Inclusive, creio que a experiência brasileira de pactuação em um contexto desse
federalismo hipercomplexo é bastante interessante e deve ser a base para outros
avanços. Recentemente o ministro Mangabeira Unger [da Secretaria de Assuntos
Estratégicos] apontou o modelo de pactuação do SUS como referência a ser
copiada pela educação.
RR – Existem diferentes modelos de
gestão e planejamento regional, entre os quais, as propostas de autarquias do
professor Gastão Wagner (Unicamp) e de consórcios do professor Alcides Miranda
(UFGRS). Qual a sua opinião sobre esses modelos? Seriam eles, de fato, como
defendem os professores e pesquisadores sobre o tema, a alternativa para seguir
avançando com o SUS?
JGT – Os modelos propostos são ambos
interessantes, mas de fato remetem à necessidade de uma profunda reforma do
Estado e não apenas na saúde. Já foi dito no passado que o SUS seria em si um
belo exemplo de reforma do Estado, principalmente quando observamos as
inovações introduzidas com as conferências e conselhos, assim como com os
processos de pactuação intergestores. Ocorre que, para uma mudança efetiva e
profunda, seria necessário avançarmos além do modelo jurídico-institucional.

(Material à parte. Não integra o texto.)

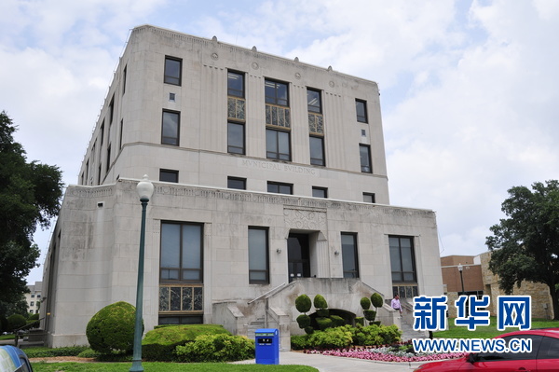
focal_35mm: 30
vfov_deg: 43.5
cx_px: 280
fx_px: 465
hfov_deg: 62.0
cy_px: 186
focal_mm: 20
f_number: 8
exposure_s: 1/500
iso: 200
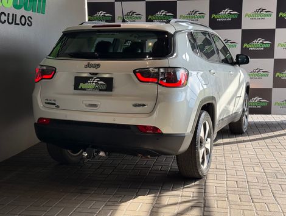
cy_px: 108
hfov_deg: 39.6
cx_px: 143
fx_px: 397
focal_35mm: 48
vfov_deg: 30.3
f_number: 1.78
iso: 64
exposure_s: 1/484
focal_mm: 6.76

Mas tudo isso perde o sentido quando se percebe que o SUS que foi pensado e no
qual acreditamos ao longo do tempo foi tendo sua face desfigurada e seus princípios
solapados. Portanto, a discussão da questão regional só faz sentido em um
cenário de resgate do SUS público e universal de fato.
RR – Um dos grandes debates sobre
saúde no Brasil atualmente diz respeito ao financiamento. Mas a conjuntura
econômica e o cenário político pouco ou nada contribuem com essa discussão. Na
sua visão, qual é a melhor maneira de lidar com esse problema quase que
intrínseco ao SUS e que limita avanços necessários e importantes? De onde seria
possível criar fontes mais estáveis para o financiamento do sistema público
brasileiro?
JGT – A questão do financiamento
setorial diz respeito ao modo como a riqueza produzida pelo País é apropriada
por uma parcela pequena da população. A tão “cantada em prosa e verso”

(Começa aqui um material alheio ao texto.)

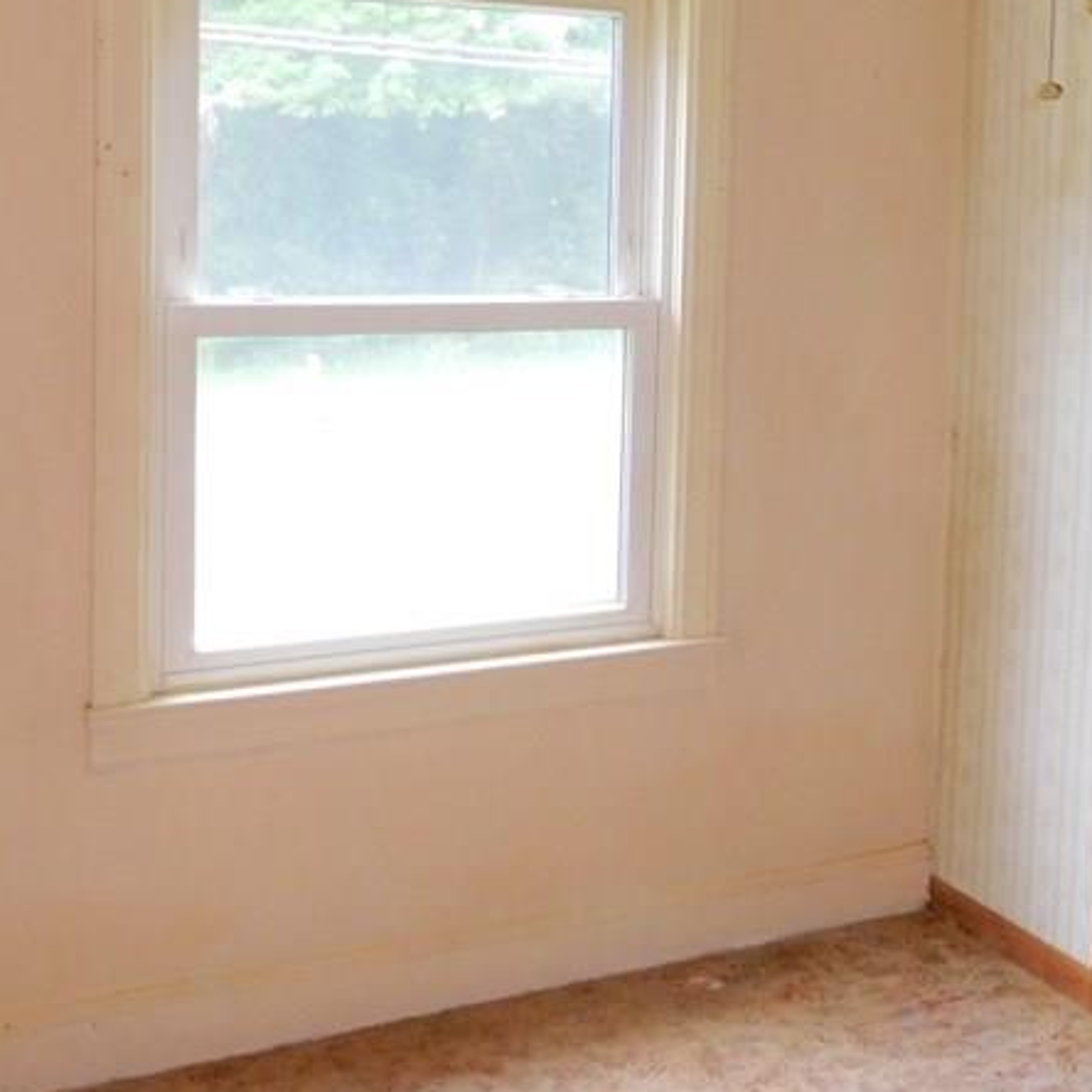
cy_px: 315
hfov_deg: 33.1
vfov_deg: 32.9
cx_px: 745
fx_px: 1820
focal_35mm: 51
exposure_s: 1/30
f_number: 3.4
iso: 200
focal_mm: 4.5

mobilidade social da última década foi feita com apenas 5% do PIB ao ano. Sem
uma efetiva reforma fiscal e tributária, sem a revisão da questão da dívida pública,
sem a efetiva implantação do imposto sobre grandes fortunas e heranças, sem a
revisão da política de subsídios e renúncia fiscal que estimula o
fortalecimento do mercado privado de planos e seguros a discussão sobre o
financiamento da saúde continuará a tocar na superfície do problema.

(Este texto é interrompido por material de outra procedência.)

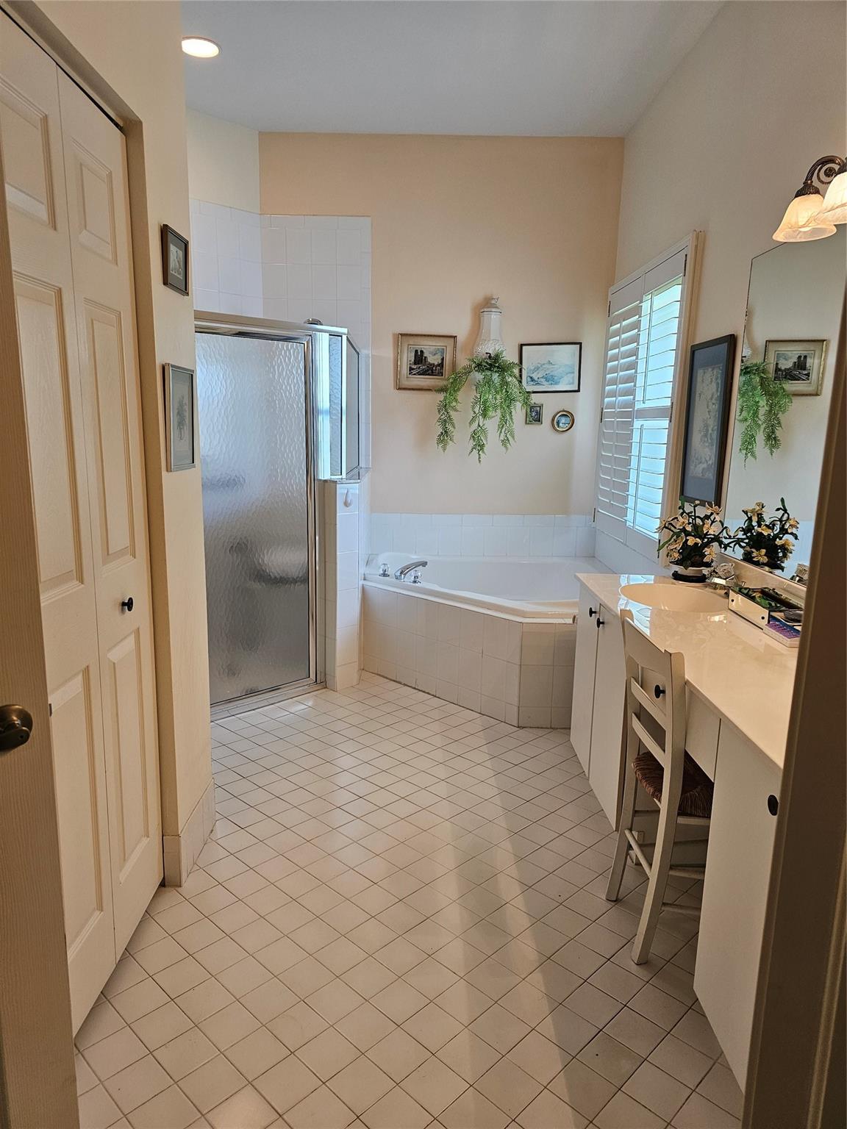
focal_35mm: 23
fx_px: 750
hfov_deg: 58.9
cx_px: 424
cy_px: 564
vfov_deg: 73.9
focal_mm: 6.3
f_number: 1.7
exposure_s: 1/120
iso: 200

RR – Grande parte das melhoras nos
indicadores sociais brasileiros nas últimas décadas estão ligados à saúde. O
conceito ampliado de saúde mostra-se importante atualmente. Afinal, é difícil,
se não impossível, discutir saúde sem considerar a economia, o meio ambiente, o
saneamento, a habitação, os direitos como um todo. Qual a importância desse
nível de discussão para garantir bem-estar aos brasileiros com equidade e
universalidade?
JGT – É fundamental e indissociável
do conceito de desenvolvimento em que acreditamos. Mas é preciso sair da
dimensão abstrata expressa nos termos economia, meio ambiente, direitos etc.,
para pensar intervenções práticas que deem uma nova dimensão à
transversalidade/intersetorialidade. Temos um bom exemplo nas potencialidades
das políticas voltadas para a primeira infância, para os primeiros anos do
desenvolvimento humano. A Fundação Oswaldo Cruz vem desenvolvendo a estratégia
Brasileirinhos Saudáveis que se apresenta como um belo exemplo dessas
potencialidades.
RR – Frente a complexidade das
transformações ocorridas no Brasil desde a criação do SUS, quais
redirecionamentos das políticas sociais serão necessárias para a ampliação de
legitimidade do sistema público frente a sociedade brasileira?
JGT – Não se trata de
redirecionamento das políticas sociais, mas sim de um processo muito mais
complexo que se dá no espaço de construção e reprodução das ideologias. Da
construção e fortalecimento de uma consciência política no povo de que um sistema
universal é o melhor caminho para a justiça social e a proteção da saúde de
todos sem distinções. E isso se dá no campo da política, mas também no esforço
de qualificação do SUS para que se possa perceber que existe aí um modelo
superior que deve ser apoiado pela sociedade brasileira.